#### [TEKST DO ANALIZY]
★ ★ ★ ★ ★ ★ ★

30 czerwca 19.32

Miałem nie pisać, a piszę, mam w głowie 50 postów, które mógłbym napisać, miliony słów, które mógłbym wypowiedzieć. To jest nie do zniesienia, choć przecież to znoszę, bo co mam zrobić, znoszenie jest naszą cechą ludzką. Obejrzałem film Wszystkie nasze strachy, który wygrał jakiś czas temu festiwal filmowy w Gdyni. To piękny, smutny i wyjątkowo ważny film, jest o nas wszystkich, a na dodatek jest oparty na faktach, dla rozładowania atmosfery dodam, że tak zwanych autentycznych. W Polsce urojonych wojen w zasadzie to ma jednak znacznie, czy fakty są fałszywe, czy jednak prawdziwe.

★ ★ ★ ★ ★ ★ ★

#### [MATERIAŁ DO ZADANIA]
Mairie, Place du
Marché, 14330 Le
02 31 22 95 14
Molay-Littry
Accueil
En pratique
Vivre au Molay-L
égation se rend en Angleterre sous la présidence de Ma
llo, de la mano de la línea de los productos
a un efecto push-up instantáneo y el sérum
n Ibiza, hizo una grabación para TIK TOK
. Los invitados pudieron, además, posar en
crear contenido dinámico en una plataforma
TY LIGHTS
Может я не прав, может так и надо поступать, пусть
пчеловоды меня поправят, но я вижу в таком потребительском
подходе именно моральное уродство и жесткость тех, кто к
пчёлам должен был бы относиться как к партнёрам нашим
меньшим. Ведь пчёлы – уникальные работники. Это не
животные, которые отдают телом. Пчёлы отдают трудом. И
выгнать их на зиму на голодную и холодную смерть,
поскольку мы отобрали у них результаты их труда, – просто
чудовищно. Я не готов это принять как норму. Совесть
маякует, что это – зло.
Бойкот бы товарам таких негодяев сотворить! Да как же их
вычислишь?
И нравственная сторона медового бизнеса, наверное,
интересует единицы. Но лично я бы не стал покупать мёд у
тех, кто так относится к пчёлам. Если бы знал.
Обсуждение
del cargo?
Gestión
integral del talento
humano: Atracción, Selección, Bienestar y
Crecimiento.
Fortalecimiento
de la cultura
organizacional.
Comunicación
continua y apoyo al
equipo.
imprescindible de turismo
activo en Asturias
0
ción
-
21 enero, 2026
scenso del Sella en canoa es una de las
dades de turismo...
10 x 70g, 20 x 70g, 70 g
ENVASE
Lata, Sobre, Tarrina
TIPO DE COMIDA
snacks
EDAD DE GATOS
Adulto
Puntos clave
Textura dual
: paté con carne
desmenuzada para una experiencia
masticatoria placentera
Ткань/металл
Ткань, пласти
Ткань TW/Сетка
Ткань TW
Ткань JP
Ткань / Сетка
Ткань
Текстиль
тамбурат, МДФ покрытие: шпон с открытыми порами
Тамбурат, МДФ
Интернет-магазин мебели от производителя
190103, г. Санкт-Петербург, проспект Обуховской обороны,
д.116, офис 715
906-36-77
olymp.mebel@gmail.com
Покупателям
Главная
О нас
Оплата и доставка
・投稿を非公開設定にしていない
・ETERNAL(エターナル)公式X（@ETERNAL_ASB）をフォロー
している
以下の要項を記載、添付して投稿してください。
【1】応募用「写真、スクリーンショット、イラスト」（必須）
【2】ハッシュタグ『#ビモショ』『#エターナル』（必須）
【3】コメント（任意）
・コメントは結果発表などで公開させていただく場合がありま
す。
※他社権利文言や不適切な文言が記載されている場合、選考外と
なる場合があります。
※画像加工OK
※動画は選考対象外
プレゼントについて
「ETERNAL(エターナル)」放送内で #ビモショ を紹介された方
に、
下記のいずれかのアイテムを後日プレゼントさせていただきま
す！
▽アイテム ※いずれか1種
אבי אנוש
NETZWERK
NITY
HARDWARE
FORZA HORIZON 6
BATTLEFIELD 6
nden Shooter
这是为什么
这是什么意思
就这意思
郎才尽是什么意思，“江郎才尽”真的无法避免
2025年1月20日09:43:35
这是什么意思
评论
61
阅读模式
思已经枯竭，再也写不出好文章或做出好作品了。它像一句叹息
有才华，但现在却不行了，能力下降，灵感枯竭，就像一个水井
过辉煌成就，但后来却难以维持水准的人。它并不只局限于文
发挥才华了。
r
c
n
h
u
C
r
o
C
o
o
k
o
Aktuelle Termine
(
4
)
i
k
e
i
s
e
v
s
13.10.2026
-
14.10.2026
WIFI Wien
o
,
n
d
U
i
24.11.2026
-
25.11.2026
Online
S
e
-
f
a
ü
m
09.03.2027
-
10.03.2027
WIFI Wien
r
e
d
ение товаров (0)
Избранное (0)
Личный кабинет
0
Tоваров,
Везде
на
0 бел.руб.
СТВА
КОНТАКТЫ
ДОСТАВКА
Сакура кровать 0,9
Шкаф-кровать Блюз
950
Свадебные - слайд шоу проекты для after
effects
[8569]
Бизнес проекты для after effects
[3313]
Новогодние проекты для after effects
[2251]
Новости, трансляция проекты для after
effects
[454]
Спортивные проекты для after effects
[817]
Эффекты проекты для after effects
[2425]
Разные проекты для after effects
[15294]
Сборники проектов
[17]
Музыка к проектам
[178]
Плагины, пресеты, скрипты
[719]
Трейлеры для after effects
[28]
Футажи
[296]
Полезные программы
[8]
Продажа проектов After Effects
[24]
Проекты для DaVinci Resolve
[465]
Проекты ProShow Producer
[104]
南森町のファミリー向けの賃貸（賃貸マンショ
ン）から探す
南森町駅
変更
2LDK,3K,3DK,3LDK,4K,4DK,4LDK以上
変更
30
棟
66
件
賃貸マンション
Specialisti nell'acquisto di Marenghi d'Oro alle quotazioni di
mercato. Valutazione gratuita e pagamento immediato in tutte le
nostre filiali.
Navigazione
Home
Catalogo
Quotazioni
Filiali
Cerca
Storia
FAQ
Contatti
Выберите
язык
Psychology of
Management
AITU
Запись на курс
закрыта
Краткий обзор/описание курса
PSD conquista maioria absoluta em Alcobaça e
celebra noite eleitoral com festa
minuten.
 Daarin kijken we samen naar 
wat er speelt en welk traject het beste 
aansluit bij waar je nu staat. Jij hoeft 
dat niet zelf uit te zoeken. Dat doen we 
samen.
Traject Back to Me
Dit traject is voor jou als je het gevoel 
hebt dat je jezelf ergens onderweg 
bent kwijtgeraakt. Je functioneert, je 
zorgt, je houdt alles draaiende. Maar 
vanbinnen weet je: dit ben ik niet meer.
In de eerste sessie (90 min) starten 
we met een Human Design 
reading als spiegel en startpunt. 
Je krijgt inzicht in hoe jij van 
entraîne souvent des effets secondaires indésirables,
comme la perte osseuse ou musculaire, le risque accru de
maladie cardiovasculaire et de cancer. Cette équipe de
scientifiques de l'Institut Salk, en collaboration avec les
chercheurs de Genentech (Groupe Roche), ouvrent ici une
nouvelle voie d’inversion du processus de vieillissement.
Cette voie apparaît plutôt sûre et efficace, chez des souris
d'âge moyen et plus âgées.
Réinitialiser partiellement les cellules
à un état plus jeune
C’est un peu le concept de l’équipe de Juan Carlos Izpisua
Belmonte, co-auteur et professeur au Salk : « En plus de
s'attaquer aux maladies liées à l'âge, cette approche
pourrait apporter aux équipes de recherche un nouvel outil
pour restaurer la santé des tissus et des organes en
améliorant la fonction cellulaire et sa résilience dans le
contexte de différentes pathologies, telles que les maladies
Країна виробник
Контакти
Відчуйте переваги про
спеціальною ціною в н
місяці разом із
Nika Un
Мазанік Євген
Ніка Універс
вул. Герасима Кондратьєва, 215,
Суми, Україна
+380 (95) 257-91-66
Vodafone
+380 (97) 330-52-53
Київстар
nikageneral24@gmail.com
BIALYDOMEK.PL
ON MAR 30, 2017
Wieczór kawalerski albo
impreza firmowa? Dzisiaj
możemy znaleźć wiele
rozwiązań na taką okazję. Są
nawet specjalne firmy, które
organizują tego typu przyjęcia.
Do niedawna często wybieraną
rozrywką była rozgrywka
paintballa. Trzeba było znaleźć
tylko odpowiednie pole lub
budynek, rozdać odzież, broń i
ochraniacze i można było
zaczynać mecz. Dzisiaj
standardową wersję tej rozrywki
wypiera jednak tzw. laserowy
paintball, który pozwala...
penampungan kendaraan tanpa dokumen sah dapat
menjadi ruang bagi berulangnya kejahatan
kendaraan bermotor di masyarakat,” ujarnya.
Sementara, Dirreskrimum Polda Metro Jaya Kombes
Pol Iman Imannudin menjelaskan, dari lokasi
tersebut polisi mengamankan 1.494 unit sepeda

★ ★ ★ ★ ★ ★ ★

#### [ZADANIA DO WYKONANIA]
1. Odpowiedz krótko na pytania do tekstu o filmie:
(a) O ilu postach do napisania jest mowa na początku tekstu?
(b) Jaki tytuł ma film wymieniony w tekście?
(c) Na jakim festiwalu wygrał ten film?
2. Przytocz bez zmian wiersze wpisów od pierwszego wiersza wpisów do wiersza zawierającego „Может я не прав, может”, z obydwoma skrajnymi wierszami włącznie.
Tekst i wpisy nie mają ze sobą żadnego związku.

#### [WYNIKI ĆWICZEŃ]
1.
(a) O 50 postach.
(b) Wszystkie nasze strachy.
(c) Na festiwalu filmowym w Gdyni.

2.
Mairie, Place du
Marché, 14330 Le
02 31 22 95 14
Molay-Littry
Accueil
En pratique
Vivre au Molay-L
égation se rend en Angleterre sous la présidence de Ma
llo, de la mano de la línea de los productos
a un efecto push-up instantáneo y el sérum
n Ibiza, hizo una grabación para TIK TOK
. Los invitados pudieron, además, posar en
crear contenido dinámico en una plataforma
TY LIGHTS
Может я не прав, может так и надо поступать, пусть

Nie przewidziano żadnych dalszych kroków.